For example, if you were trying to determine how a disk reacted to a uniform load applied to the top surface, you might decide that you only wanted to analyze a portion of the disk. Because the part and modeling conditions are symmetrical, the analysis results for a section of the disk would provide information accurate enough to give you an idea of how the model will behave as a whole.
For a model to be symmetric for Creo Simulate's purposes, it must exhibit the following characteristics:
The geometry must be symmetric.
The loads, constraints, and idealizations must be symmetric.

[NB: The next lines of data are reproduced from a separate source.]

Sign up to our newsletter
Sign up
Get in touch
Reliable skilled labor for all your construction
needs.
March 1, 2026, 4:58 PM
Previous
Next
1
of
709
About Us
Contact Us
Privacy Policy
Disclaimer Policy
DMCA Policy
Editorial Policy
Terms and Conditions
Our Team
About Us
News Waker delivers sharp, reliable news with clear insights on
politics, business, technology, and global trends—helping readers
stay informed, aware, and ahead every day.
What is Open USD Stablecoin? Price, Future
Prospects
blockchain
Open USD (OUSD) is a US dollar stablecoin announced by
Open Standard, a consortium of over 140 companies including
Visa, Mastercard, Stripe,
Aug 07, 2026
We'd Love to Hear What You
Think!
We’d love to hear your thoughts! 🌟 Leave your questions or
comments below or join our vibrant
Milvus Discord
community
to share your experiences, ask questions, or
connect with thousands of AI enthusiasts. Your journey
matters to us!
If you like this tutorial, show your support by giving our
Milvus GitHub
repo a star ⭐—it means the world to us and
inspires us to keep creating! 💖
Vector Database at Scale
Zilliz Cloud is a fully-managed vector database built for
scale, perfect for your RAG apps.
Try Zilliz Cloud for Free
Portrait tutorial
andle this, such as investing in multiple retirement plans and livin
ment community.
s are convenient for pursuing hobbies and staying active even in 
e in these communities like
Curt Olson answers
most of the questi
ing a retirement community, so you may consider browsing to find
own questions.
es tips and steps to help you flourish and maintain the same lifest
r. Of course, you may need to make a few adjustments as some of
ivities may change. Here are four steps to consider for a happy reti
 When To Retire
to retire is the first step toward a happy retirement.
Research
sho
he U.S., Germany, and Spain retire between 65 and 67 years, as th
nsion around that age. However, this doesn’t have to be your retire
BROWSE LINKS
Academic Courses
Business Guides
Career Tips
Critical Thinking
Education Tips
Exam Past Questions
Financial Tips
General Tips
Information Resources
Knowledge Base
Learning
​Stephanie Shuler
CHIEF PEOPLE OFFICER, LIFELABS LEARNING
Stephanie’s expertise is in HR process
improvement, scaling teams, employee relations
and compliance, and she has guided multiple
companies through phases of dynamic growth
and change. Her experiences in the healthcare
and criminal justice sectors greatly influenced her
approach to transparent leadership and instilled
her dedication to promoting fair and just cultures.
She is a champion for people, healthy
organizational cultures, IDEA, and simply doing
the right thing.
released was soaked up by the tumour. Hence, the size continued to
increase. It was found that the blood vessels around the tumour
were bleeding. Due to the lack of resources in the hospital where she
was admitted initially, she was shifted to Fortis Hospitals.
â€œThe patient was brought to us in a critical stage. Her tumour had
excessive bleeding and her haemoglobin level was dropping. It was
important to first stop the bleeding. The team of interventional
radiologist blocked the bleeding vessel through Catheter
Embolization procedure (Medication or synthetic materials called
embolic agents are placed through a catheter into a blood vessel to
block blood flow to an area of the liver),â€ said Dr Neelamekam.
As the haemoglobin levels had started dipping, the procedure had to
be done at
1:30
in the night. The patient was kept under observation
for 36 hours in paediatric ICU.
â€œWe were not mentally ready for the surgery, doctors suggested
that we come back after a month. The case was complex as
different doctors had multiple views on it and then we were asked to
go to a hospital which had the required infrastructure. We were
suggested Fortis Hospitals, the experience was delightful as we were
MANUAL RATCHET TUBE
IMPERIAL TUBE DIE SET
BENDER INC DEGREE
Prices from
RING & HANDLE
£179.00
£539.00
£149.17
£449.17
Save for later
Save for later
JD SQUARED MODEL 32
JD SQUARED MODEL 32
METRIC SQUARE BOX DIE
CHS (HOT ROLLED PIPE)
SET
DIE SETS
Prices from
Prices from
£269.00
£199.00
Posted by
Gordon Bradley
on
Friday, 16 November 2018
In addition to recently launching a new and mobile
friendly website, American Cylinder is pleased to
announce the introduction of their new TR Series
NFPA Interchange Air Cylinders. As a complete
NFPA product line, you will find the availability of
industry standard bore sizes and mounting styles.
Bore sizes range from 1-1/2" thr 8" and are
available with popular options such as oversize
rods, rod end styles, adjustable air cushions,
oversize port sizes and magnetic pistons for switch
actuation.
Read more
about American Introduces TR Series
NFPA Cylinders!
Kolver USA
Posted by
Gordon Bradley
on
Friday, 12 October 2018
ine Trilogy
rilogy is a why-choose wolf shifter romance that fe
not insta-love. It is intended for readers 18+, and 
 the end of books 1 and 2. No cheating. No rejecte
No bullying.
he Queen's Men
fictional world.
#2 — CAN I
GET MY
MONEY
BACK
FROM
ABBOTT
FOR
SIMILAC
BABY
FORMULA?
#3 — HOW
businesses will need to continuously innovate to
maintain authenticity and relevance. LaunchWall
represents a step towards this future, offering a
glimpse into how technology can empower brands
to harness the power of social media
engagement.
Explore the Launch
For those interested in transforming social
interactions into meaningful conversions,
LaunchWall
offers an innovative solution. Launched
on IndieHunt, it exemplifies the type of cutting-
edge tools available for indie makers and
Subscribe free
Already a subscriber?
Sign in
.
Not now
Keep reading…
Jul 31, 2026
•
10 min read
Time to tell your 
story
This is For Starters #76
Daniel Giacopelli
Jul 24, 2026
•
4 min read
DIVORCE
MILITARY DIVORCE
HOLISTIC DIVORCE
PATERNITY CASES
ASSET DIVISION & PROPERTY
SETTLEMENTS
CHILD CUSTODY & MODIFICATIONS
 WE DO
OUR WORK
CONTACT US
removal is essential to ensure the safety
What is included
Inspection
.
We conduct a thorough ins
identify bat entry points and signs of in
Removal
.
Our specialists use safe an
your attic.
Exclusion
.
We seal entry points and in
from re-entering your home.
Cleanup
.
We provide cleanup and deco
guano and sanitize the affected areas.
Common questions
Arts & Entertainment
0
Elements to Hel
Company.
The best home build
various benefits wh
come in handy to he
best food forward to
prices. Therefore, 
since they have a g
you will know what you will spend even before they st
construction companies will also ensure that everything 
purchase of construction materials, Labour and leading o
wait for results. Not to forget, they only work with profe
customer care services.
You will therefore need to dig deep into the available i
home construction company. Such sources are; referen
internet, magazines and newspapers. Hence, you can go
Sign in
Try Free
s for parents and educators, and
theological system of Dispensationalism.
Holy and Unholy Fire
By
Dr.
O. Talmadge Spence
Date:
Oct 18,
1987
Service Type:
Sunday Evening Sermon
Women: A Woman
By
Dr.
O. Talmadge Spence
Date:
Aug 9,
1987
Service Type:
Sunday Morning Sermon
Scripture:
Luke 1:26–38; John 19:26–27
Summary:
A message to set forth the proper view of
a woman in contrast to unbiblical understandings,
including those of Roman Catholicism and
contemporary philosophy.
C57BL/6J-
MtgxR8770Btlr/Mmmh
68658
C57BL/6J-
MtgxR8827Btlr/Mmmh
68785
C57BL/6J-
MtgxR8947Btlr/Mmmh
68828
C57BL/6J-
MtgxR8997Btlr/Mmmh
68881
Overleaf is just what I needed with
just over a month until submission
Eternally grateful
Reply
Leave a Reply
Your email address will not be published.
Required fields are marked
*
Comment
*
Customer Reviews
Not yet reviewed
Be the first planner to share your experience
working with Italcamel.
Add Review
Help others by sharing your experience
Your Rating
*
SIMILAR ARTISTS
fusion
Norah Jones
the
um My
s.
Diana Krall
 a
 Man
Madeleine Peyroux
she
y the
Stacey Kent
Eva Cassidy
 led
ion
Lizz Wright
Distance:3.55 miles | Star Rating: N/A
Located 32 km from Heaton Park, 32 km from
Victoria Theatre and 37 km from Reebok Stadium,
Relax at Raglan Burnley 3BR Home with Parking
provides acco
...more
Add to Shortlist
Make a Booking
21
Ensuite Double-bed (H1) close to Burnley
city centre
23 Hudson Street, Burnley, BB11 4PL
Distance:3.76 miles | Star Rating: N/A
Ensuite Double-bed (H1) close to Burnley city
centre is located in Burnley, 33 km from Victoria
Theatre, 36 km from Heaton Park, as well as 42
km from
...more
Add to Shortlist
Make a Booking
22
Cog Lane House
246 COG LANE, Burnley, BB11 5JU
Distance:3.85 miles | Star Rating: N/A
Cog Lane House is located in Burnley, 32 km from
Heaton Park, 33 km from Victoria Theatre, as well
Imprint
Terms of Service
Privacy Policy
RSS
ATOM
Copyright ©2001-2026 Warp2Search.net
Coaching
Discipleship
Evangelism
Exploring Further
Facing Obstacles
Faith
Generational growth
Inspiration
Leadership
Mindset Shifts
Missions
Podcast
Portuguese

There are two types of symmetry you can model in Creo Simulate—mirror symmetry and cyclic symmetry. Mirror symmetry relies on the principle that one segment of a model is the mirror image of other segments. An example of this type of model would be a rectangular plate with a hole at its center. In native mode you can use the mirror symmetry constraint to take advantage of your model's symmetry. To use mirror symmetry in FEM mode you must apply a displacement constraint to fix translation normal to the plane of symmetry and fix rotations in opposition to the plane of symmetry.
Cyclic symmetry relies on the principle that a segment of the geometry is repeated in a cyclic manner throughout the model, but the segment is not a mirror image, either in its geometry or its load scheme. An example of this type of geometry would be a fan blade or turbine. You can only use cyclic symmetry in native mode. FEM mode does not support this type of modeling.
The methods you use to develop these two types of symmetry differ, as does the application of constraints and certain loads. Both types of symmetry can prove efficient for a 3D solid or shell model. The choice of which symmetry type you use depends on the model and the problem you wish to solve.
Note that, in some situations, you can use 2D axisymmetric modeling in place of symmetry. While not strictly a form of symmetry, 2D axisymmetric modeling provides an extremely efficient alternative to treating your model as a symmetric solid. This form of modeling relies on the principle that a 2D slice of your solid model, if rotated around an axis, can accurately depict the whole of your model's geometry, loads, and constraints. For an example of this type of model, see Setting up a Solid Model for a 2D Analysis on an Internal Surface.